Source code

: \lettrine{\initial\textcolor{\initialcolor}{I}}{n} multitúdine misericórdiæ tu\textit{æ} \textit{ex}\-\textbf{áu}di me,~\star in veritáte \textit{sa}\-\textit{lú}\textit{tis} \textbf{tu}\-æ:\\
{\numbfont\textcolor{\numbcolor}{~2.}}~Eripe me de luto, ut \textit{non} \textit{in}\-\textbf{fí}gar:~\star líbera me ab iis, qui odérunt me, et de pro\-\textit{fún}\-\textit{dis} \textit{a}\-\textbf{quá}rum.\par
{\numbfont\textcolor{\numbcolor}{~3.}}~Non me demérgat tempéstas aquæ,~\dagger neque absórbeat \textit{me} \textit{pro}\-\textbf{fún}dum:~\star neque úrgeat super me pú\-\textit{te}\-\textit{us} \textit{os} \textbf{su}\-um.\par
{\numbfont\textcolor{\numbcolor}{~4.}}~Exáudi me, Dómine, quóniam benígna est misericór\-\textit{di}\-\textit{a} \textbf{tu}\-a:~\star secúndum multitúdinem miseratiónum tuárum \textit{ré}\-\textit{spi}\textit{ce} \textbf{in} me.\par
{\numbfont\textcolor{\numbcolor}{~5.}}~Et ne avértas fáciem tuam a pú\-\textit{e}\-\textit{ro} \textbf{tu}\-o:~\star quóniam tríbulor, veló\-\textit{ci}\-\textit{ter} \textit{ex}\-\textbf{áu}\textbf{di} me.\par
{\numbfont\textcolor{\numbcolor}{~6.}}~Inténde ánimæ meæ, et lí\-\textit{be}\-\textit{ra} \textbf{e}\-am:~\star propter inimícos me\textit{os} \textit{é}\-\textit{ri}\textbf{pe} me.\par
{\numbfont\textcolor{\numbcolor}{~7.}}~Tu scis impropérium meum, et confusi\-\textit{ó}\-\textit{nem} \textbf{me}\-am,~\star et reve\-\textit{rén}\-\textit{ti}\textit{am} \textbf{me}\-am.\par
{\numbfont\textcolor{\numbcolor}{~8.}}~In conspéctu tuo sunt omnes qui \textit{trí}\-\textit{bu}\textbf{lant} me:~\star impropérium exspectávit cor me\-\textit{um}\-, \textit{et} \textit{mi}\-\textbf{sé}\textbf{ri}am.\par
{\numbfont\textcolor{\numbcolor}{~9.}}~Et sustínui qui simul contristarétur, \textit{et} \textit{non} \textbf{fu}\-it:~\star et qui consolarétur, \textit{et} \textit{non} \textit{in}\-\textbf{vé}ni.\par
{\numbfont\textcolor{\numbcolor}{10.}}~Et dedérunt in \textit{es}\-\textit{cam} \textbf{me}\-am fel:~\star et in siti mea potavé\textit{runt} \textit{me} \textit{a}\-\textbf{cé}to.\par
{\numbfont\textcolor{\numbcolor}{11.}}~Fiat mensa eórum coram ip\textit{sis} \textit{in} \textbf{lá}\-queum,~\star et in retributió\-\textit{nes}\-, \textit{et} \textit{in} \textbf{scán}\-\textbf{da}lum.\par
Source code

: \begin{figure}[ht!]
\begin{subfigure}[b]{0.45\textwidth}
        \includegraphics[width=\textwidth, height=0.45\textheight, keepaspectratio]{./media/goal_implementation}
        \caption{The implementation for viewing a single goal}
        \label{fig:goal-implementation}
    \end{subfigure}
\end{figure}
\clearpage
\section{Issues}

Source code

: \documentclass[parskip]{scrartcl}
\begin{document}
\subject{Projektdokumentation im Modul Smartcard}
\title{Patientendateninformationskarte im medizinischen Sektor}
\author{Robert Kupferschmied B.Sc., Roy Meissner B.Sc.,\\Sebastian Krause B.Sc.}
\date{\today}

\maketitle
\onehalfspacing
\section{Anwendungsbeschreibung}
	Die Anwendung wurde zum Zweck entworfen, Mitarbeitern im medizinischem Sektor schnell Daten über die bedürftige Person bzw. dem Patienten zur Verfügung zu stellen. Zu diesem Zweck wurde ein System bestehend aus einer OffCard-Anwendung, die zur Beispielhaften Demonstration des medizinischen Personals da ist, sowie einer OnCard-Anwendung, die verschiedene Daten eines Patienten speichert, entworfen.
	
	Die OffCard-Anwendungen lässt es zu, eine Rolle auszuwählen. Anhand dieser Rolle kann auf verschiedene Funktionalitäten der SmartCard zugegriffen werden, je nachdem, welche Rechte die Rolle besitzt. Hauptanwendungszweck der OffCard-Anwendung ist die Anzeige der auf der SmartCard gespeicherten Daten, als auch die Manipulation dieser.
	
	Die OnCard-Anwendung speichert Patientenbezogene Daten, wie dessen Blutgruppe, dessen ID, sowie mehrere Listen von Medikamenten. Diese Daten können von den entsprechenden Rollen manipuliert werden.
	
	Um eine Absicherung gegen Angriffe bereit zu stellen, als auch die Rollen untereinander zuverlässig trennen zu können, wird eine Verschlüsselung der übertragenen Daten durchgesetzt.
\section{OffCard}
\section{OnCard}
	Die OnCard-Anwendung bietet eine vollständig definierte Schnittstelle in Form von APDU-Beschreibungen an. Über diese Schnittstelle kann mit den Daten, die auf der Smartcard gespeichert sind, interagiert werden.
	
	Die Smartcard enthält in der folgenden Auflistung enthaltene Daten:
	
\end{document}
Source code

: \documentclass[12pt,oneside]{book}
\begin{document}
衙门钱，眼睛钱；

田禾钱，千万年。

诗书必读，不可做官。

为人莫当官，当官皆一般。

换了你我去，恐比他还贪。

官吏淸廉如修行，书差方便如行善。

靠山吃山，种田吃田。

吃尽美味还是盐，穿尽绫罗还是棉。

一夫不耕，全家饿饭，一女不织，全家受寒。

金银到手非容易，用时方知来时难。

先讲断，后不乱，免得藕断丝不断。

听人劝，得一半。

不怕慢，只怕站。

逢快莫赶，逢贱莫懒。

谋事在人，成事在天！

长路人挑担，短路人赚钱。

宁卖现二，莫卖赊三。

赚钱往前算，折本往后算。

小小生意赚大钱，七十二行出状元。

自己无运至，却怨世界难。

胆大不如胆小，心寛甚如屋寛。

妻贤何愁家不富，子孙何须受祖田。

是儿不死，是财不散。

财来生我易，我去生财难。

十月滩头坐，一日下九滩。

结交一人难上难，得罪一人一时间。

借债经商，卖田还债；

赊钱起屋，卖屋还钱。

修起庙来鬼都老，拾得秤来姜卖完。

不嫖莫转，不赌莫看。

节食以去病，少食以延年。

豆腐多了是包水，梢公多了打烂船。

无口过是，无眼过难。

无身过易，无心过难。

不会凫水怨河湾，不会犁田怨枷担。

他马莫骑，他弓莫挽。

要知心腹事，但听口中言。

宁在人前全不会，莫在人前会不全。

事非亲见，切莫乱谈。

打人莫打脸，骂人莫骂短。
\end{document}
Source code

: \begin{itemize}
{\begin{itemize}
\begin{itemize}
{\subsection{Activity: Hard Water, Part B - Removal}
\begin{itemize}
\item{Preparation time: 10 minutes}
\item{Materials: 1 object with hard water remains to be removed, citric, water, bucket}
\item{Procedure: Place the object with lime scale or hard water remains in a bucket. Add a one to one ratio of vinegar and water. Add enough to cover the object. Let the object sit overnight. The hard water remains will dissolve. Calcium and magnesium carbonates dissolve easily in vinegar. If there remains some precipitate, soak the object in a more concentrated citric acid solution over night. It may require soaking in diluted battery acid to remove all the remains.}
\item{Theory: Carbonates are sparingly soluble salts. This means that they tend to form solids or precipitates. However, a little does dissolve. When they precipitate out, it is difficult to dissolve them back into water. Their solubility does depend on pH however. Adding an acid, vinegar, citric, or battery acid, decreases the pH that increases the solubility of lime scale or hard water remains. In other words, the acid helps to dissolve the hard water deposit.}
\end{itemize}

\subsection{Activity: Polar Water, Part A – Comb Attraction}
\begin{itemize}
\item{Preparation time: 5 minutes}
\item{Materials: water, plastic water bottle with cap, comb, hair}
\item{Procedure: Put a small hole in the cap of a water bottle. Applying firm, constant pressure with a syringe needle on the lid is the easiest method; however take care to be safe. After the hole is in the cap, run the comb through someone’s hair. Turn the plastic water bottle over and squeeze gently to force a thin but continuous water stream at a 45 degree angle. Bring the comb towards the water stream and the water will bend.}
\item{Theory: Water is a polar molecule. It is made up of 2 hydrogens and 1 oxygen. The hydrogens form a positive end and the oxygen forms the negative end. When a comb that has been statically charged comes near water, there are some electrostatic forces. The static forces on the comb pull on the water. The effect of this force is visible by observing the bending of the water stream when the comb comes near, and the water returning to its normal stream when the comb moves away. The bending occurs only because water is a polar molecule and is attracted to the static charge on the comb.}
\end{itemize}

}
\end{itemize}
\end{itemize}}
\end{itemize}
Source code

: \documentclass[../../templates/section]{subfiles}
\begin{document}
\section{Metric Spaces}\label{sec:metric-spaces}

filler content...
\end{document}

ASSIGNMENT:
Pull every line with "subfigure" from the records.

OUTPUT OF THE TASK:
\begin{subfigure}[b]{0.45\textwidth}
    \end{subfigure}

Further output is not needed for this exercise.